I'm looking for real-world examples of when we would use Pod Affinity, Pod Anti-Affinity, Node Affinity, and Node Anti-Affinity in Kubernetes. How do these concepts apply to actual workloads or services?
3 Answers
In our cloud setup, we run critical services and utilize anti-affinity rules to ensure that if one availability zone has issues, our services remain up and running. This way, a failure in one area won't take everything down with it.
Pod affinity is when you want your pods close together because they perform better that way, while pod anti-affinity ensures they don't crowd one node for redundancy in case of failure. Node affinity is useful for workloads that depend on specific node features, like having a GPU or a large amount of RAM. On the flip side, node anti-affinity is about making sure that big node resources aren't wasted on low-priority tasks.

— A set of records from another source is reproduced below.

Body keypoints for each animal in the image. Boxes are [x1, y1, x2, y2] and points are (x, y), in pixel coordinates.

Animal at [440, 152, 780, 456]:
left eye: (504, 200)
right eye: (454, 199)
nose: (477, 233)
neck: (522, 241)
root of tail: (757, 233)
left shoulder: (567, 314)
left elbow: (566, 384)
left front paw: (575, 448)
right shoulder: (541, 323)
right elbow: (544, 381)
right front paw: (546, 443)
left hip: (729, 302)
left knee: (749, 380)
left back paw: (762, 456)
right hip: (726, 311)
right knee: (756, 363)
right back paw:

Things can get trickier with taints and tolerations too. For example, if you're running a database cluster with multiple master nodes, you'd want your database pods to have exclusive access to nodes that are optimized for high performance, while also applying anti-affinity to avoid placing two masters on the same node for better fault tolerance. Affinity can be crucial for workloads that require low latency between pods, like real-time data processing.

Thanks! But how does this work practically? Do I have to create these YAML files from scratch, or are there tools that help manage this?